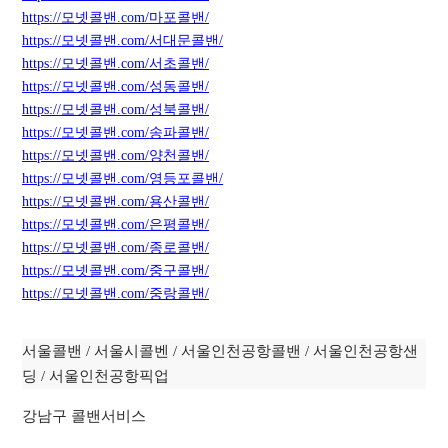
https://모넷콜밴.com/마포콜밴/
https://모넷콜밴.com/서대문콜밴/
https://모넷콜밴.com/서초콜밴/
https://모넷콜밴.com/성동콜밴/
https://모넷콜밴.com/성북콜밴/
https://모넷콜밴.com/
송
파콜밴/
https://모넷콜밴.com/양천콜밴/
https://모넷콜밴.com/영등포콜밴/
https://모넷콜밴.com/용산콜밴/
https://모넷콜밴.com/은평콜밴/
https://모넷콜밴.com/종로콜밴/
https://모넷콜밴.com/중구콜밴/
https://모넷콜밴.com/중랑콜밴/
서울콜밴 / 서울시콜벤 / 서울인천공항콜밴 / 서울인천공항샌
딩 / 서울인천공항픽업
강남구 콜밴서비스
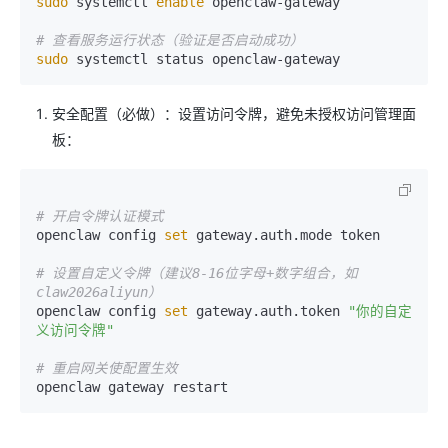
sudo
 systemctl 
enable
 openclaw-gateway

# 查看服务运行状态（验证是否启动成功）
sudo
安全配置（必做）：设置访问令牌，避免未授权访问管理面
板：
# 开启令牌认证模式
openclaw config 
set
 gateway.auth.mode token

# 设置自定义令牌（建议8-16位字母+数字组合，如
claw2026aliyun）
openclaw config 
set
 gateway.auth.token 
"你的自定
义访问令牌"
# 重启网关使配置生效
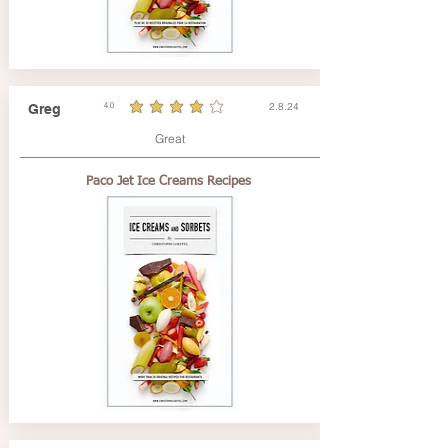
2.8.24
Greg
4.0
durchschnittliches Rating ist 4 von 5
Great
Paco Jet Ice Creams Recipes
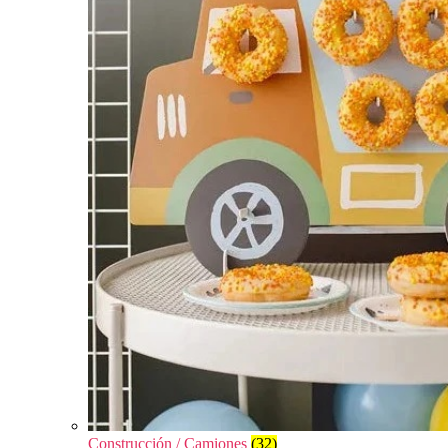
Construcción / Camiones
(32)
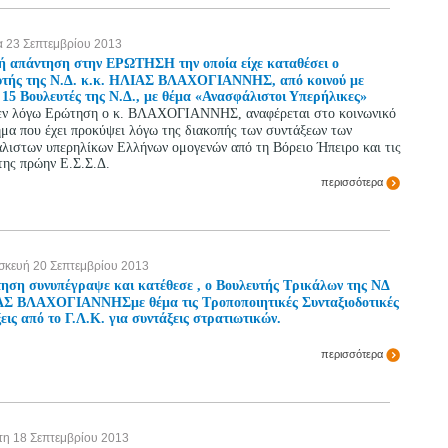
α 23 Σεπτεμβρίου 2013
ή απάντηση στην ΕΡΩΤΗΣΗ την οποία είχε καταθέσει ο
υτής της Ν.Δ. κ.κ. ΗΛΙΑΣ ΒΛΑΧΟΓΙΑΝΝΗΣ, από κοινού με
15 Βουλευτές της Ν.Δ., με θέμα «Ανασφάλιστοι Υπερήλικες»
εν λόγω Ερώτηση ο κ. ΒΛΑΧΟΓΙΑΝΝΗΣ, αναφέρεται στο κοινωνικό
μα που έχει προκύψει λόγω της διακοπής των συντάξεων των
λιστων υπερηλίκων Ελλήνων ομογενών από τη Βόρειο Ήπειρο και τις
της πρώην Ε.Σ.Σ.Δ.
περισσότερα
κευή 20 Σεπτεμβρίου 2013
ηση συνυπέγραψε και κατέθεσε , ο Βουλευτής Τρικάλων της ΝΔ
Σ ΒΛΑΧΟΓΙΑΝΝΗΣμε θέμα τις Τροποποιητικές Συνταξιοδοτικές
ις από το Γ.Λ.Κ. για συντάξεις στρατιωτικών.
περισσότερα
τη 18 Σεπτεμβρίου 2013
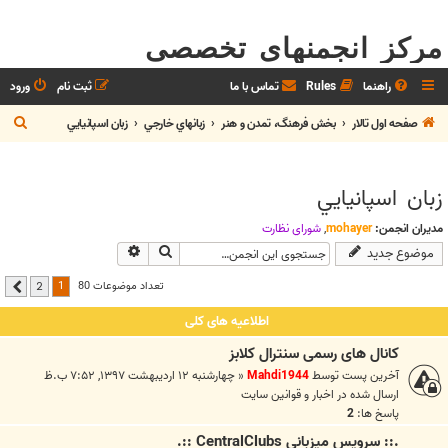
مرکز انجمنهای تخصصی
راهنما
Rules
تماس با ما
ثبت نام
ورود
ج
صفحه اول تالار
بخش فرهنگ، تمدن و هنر
زبانهاي خارجي
زبان اسپانيايي
س
ت
زبان اسپانيايي
ج
و
مدیران انجمن:
mohayer
,
شوراي نظارت
جستجو
جستجوی پیشرفته
موضوع جدید
1
تعداد موضوعات 80
2
بعدی
اطلاعیه های کلی
کانال های رسمی سنترال کلابز
آخرین پست توسط
Mahdi1944
«
چهارشنبه ۱۲ اردیبهشت ۱۳۹۷, ۷:۵۲ ب.ظ
ارسال شده در
اخبار و قوانين سايت
پاسخ ها:
2
.:: سرويس ميزباني CentralClubs ::.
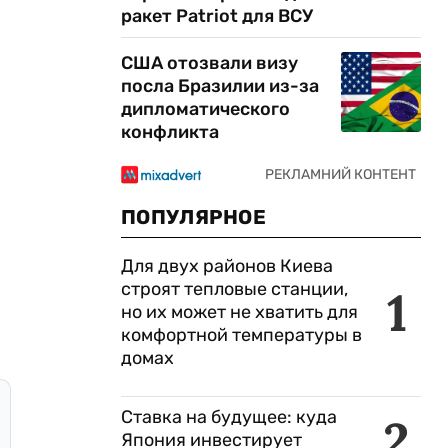
ракет Patriot для ВСУ
США отозвали визу
посла Бразилии из-за
дипломатического
конфликта
ПОПУЛЯРНОЕ
Для двух районов Киева
строят тепловые станции,
1
но их может не хватить для
комфортной температуры в
домах
Ставка на будущее: куда
2
Япония инвестирует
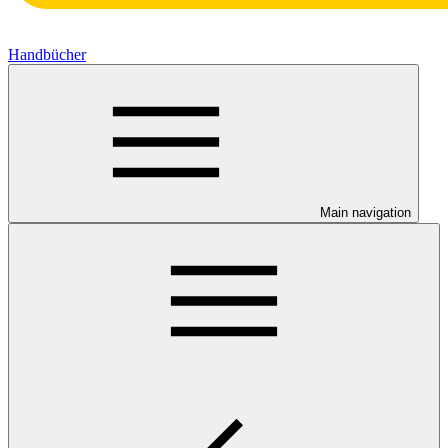
Handbücher
Main navigation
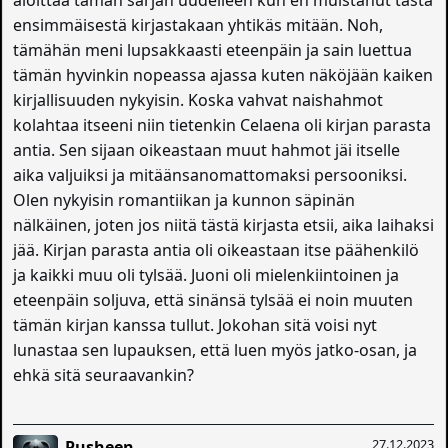
aloittaa tämän sarjan uudelleen kun en muistanut tästä
ensimmäisestä kirjastakaan yhtikäs mitään. Noh,
tämähän meni lupsakkaasti eteenpäin ja sain luettua
tämän hyvinkin nopeassa ajassa kuten näköjään kaiken
kirjallisuuden nykyisin. Koska vahvat naishahmot
kolahtaa itseeni niin tietenkin Celaena oli kirjan parasta
antia. Sen sijaan oikeastaan muut hahmot jäi itselle
aika valjuiksi ja mitäänsanomattomaksi persooniksi.
Olen nykyisin romantiikan ja kunnon säpinän
nälkäinen, joten jos niitä tästä kirjasta etsii, aika laihaksi
jää. Kirjan parasta antia oli oikeastaan itse päähenkilö
ja kaikki muu oli tylsää. Juoni oli mielenkiintoinen ja
eteenpäin soljuva, että sinänsä tylsää ei noin muuten
tämän kirjan kanssa tullut. Jokohan sitä voisi nyt
lunastaa sen lupauksen, että luen myös jatko-osan, ja
ehkä sitä seuraavankin?
27.12.2023
Pusheen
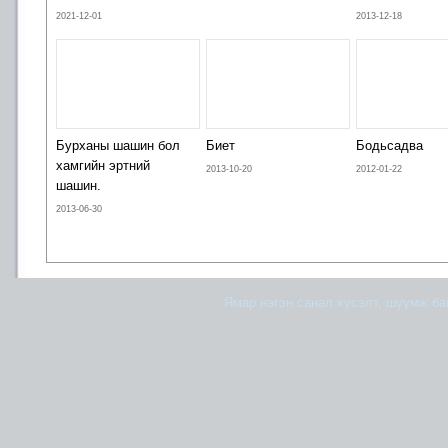
2021-12-01
2013-12-18
Бурханы шашин бол
Биет
Бодьсадва
хамгийн эртний
2013-10-20
2012-01-22
шашин.
2013-06-30
Ямар нэгэн санал хүсэлт, шүүмж б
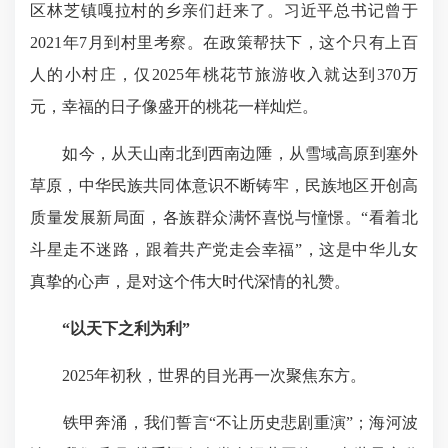
区林芝镇嘎拉村的乡亲们赶来了。习近平总书记曾于
2021年7月到村里考察。在政策帮扶下，这个只有上百
人的小村庄，仅2025年桃花节旅游收入就达到370万
元，幸福的日子像盛开的桃花一样灿烂。
如今，从天山南北到西南边陲，从雪域高原到塞外
草原，中华民族共同体意识不断铸牢，民族地区开创高
质量发展新局面，各族群众满怀喜悦与憧憬。“看着北
斗星走不迷路，跟着共产党走会幸福”，这是中华儿女
真挚的心声，是对这个伟大时代深情的礼赞。
“以天下之利为利”
2025年初秋，世界的目光再一次聚焦东方。
铁甲奔涌
，我们誓言“不让历史悲剧重演”；海河
波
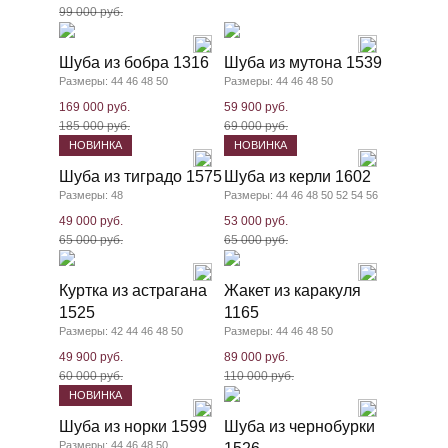
99 000 руб.
Шуба из бобра 1316
Шуба из мутона 1539
Размеры: 44 46 48 50
Размеры: 44 46 48 50
169 000 руб.
59 900 руб.
185 000 руб.
69 000 руб.
НОВИНКА
НОВИНКА
Шуба из тиградо 1575
Шуба из керли 1602
Размеры: 48
Размеры: 44 46 48 50 52 54 56
49 000 руб.
53 000 руб.
65 000 руб.
65 000 руб.
Куртка из астрагана
Жакет из каракуля
1525
1165
Размеры: 42 44 46 48 50
Размеры: 44 46 48 50
49 900 руб.
89 000 руб.
60 000 руб.
110 000 руб.
НОВИНКА
Шуба из норки 1599
Шуба из чернобурки
Размеры: 44 46 48 50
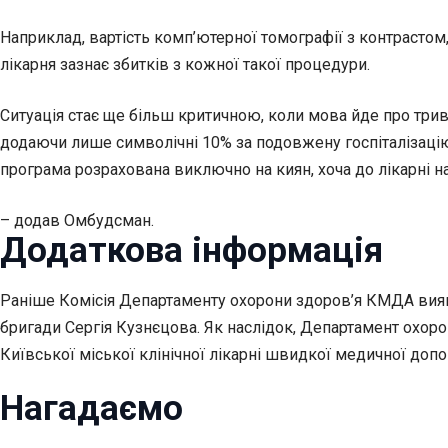
Наприклад, вартість комп’ютерної томографії з контрастом
лікарня зазнає збитків з кожної такої процедури.
Ситуація стає ще більш критичною, коли мова йде про три
додаючи лише символічні 10% за подовжену госпіталізацію.
програма розрахована виключно на киян, хоча до лікарні на
– додав Омбудсман.
Додаткова інформація
Раніше Комісія Департаменту охорони здоров’я КМДА виявил
бригади Сергія Кузнєцова. Як наслідок, Департамент охор
Київської міської клінічної лікарні швидкої медичної доп
Нагадаємо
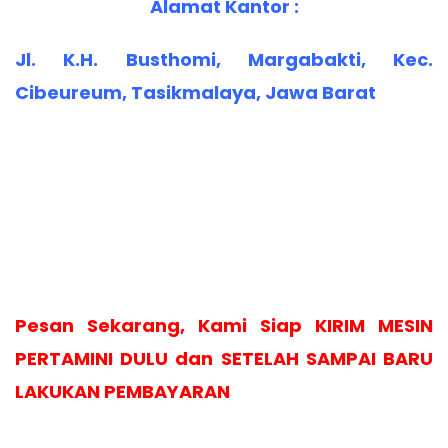
Alamat Kantor :
Jl. K.H. Busthomi, Margabakti, Kec.
Cibeureum, Tasikmalaya, Jawa Barat
Pesan Sekarang, Kami Siap KIRIM MESIN
PERTAMINI DULU dan SETELAH SAMPAI BARU
LAKUKAN PEMBAYARAN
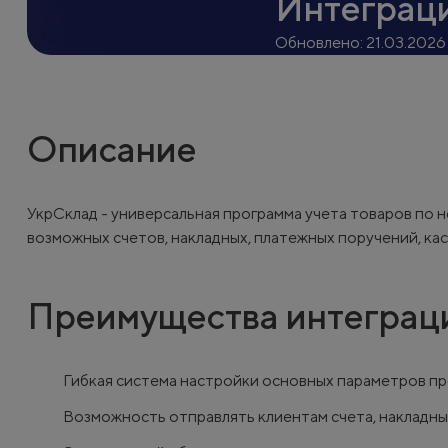
Интеграц
Обновлено:
21.03.2026
Описание
УкрСклад - универсальная программа учета товаров по н
возможных счетов, накладных, платежных поручений, ка
Преимущества интеграц
Гибкая система настройки основных параметров п
Возможность отправлять клиентам счета, накладн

______________________________

▶ ACTION ITEM:
The result should be the same data as above, line for line, with the pictures gone.

▶ ANSWER TO THIS PROBLEM:
https://모넷콜밴.com/마포콜밴/
https://모넷콜밴.com/서대문콜밴/
https://모넷콜밴.com/서초콜밴/
https://모넷콜밴.com/성동콜밴/
https://모넷콜밴.com/성북콜밴/
https://모넷콜밴.com/
송
파콜밴/
https://모넷콜밴.com/양천콜밴/
https://모넷콜밴.com/영등포콜밴/
https://모넷콜밴.com/용산콜밴/
https://모넷콜밴.com/은평콜밴/
https://모넷콜밴.com/종로콜밴/
https://모넷콜밴.com/중구콜밴/
https://모넷콜밴.com/중랑콜밴/
서울콜밴 / 서울시콜벤 / 서울인천공항콜밴 / 서울인천공항샌
딩 / 서울인천공항픽업
강남구 콜밴서비스
sudo
 systemctl 
enable
 openclaw-gateway

# 查看服务运行状态（验证是否启动成功）
sudo
安全配置（必做）：设置访问令牌，避免未授权访问管理面
板：
# 开启令牌认证模式
openclaw config 
set
 gateway.auth.mode token

# 设置自定义令牌（建议8-16位字母+数字组合，如
claw2026aliyun）
openclaw config 
set
 gateway.auth.token 
"你的自定
义访问令牌"
# 重启网关使配置生效
2.8.24
Greg
4.0
durchschnittliches Rating ist 4 von 5
Great
Paco Jet Ice Creams Recipes
Construcción / Camiones
(32)
α 23 Σεπτεμβρίου 2013
ή απάντηση στην ΕΡΩΤΗΣΗ την οποία είχε καταθέσει ο
υτής της Ν.Δ. κ.κ. ΗΛΙΑΣ ΒΛΑΧΟΓΙΑΝΝΗΣ, από κοινού με
15 Βουλευτές της Ν.Δ., με θέμα «Ανασφάλιστοι Υπερήλικες»
εν λόγω Ερώτηση ο κ. ΒΛΑΧΟΓΙΑΝΝΗΣ, αναφέρεται στο κοινωνικό
μα που έχει προκύψει λόγω της διακοπής των συντάξεων των
λιστων υπερηλίκων Ελλήνων ομογενών από τη Βόρειο Ήπειρο και τις
της πρώην Ε.Σ.Σ.Δ.
περισσότερα
κευή 20 Σεπτεμβρίου 2013
ηση συνυπέγραψε και κατέθεσε , ο Βουλευτής Τρικάλων της ΝΔ
Σ ΒΛΑΧΟΓΙΑΝΝΗΣμε θέμα τις Τροποποιητικές Συνταξιοδοτικές
ις από το Γ.Λ.Κ. για συντάξεις στρατιωτικών.
περισσότερα
τη 18 Σεπτεμβρίου 2013
مرکز انجمنهای تخصصی
راهنما
Rules
تماس با ما
ثبت نام
ورود
ج
صفحه اول تالار
بخش فرهنگ، تمدن و هنر
زبانهاي خارجي
زبان اسپانيايي
س
ت
زبان اسپانيايي
ج
و
مدیران انجمن:
mohayer
,
شوراي نظارت
جستجو
جستجوی پیشرفته
موضوع جدید
1
تعداد موضوعات 80
2
بعدی
اطلاعیه های کلی
کانال های رسمی سنترال کلابز
آخرین پست توسط
Mahdi1944
«
چهارشنبه ۱۲ اردیبهشت ۱۳۹۷, ۷:۵۲ ب.ظ
ارسال شده در
اخبار و قوانين سايت
پاسخ ها:
2
.:: سرويس ميزباني CentralClubs ::.
ракет Patriot для ВСУ
США отозвали визу
посла Бразилии из-за
дипломатического
конфликта
ПОПУЛЯРНОЕ
Для двух районов Киева
строят тепловые станции,
1
но их может не хватить для
комфортной температуры в
домах
Ставка на будущее: куда
2
Япония инвестирует
Handbücher
Main navigation
aloittaa tämän sarjan uudelleen kun en muistanut tästä
ensimmäisestä kirjastakaan yhtikäs mitään. Noh,
tämähän meni lupsakkaasti eteenpäin ja sain luettua
tämän hyvinkin nopeassa ajassa kuten näköjään kaiken
kirjallisuuden nykyisin. Koska vahvat naishahmot
kolahtaa itseeni niin tietenkin Celaena oli kirjan parasta
antia. Sen sijaan oikeastaan muut hahmot jäi itselle
aika valjuiksi ja mitäänsanomattomaksi persooniksi.
Olen nykyisin romantiikan ja kunnon säpinän
nälkäinen, joten jos niitä tästä kirjasta etsii, aika laihaksi
jää. Kirjan parasta antia oli oikeastaan itse päähenkilö
ja kaikki muu oli tylsää. Juoni oli mielenkiintoinen ja
eteenpäin soljuva, että sinänsä tylsää ei noin muuten
tämän kirjan kanssa tullut. Jokohan sitä voisi nyt
lunastaa sen lupauksen, että luen myös jatko-osan, ja
ehkä sitä seuraavankin?
27.12.2023
Pusheen
2021-12-01
2013-12-18
Бурханы шашин бол
Биет
Бодьсадва
хамгийн эртний
2013-10-20
2012-01-22
шашин.
2013-06-30
Ямар нэгэн санал хүсэлт, шүүмж б
区林芝镇嘎拉村的乡亲们赶来了。习近平总书记曾于
2021年7月到村里考察。在政策帮扶下，这个只有上百
人的小村庄，仅2025年桃花节旅游收入就达到370万
元，幸福的日子像盛开的桃花一样灿烂。
如今，从天山南北到西南边陲，从雪域高原到塞外
草原，中华民族共同体意识不断铸牢，民族地区开创高
质量发展新局面，各族群众满怀喜悦与憧憬。“看着北
斗星走不迷路，跟着共产党走会幸福”，这是中华儿女
真挚的心声，是对这个伟大时代深情的礼赞。
“以天下之利为利”
2025年初秋，世界的目光再一次聚焦东方。
铁甲奔涌
，我们誓言“不让历史悲剧重演”；海河
波
99 000 руб.
Шуба из бобра 1316
Шуба из мутона 1539
Размеры: 44 46 48 50
Размеры: 44 46 48 50
169 000 руб.
59 900 руб.
185 000 руб.
69 000 руб.
НОВИНКА
НОВИНКА
Шуба из тиградо 1575
Шуба из керли 1602
Размеры: 48
Размеры: 44 46 48 50 52 54 56
49 000 руб.
53 000 руб.
65 000 руб.
65 000 руб.
Куртка из астрагана
Жакет из каракуля
1525
1165
Размеры: 42 44 46 48 50
Размеры: 44 46 48 50
49 900 руб.
89 000 руб.
60 000 руб.
110 000 руб.
НОВИНКА
Шуба из норки 1599
Шуба из чернобурки
Размеры: 44 46 48 50
Наприклад, вартість комп’ютерної томографії з контрастом
лікарня зазнає збитків з кожної такої процедури.
Ситуація стає ще більш критичною, коли мова йде про три
додаючи лише символічні 10% за подовжену госпіталізацію.
програма розрахована виключно на киян, хоча до лікарні на
– додав Омбудсман.
Додаткова інформація
Раніше Комісія Департаменту охорони здоров’я КМДА виявил
бригади Сергія Кузнєцова. Як наслідок, Департамент охор
Київської міської клінічної лікарні швидкої медичної доп
Нагадаємо
Alamat Kantor :
Jl. K.H. Busthomi, Margabakti, Kec.
Cibeureum, Tasikmalaya, Jawa Barat
Pesan Sekarang, Kami Siap KIRIM MESIN
PERTAMINI DULU dan SETELAH SAMPAI BARU
LAKUKAN PEMBAYARAN
Интеграц
Обновлено:
21.03.2026
Описание
УкрСклад - универсальная программа учета товаров по н
возможных счетов, накладных, платежных поручений, ка
Преимущества интеграц
Гибкая система настройки основных параметров п
Возможность отправлять клиентам счета, накладн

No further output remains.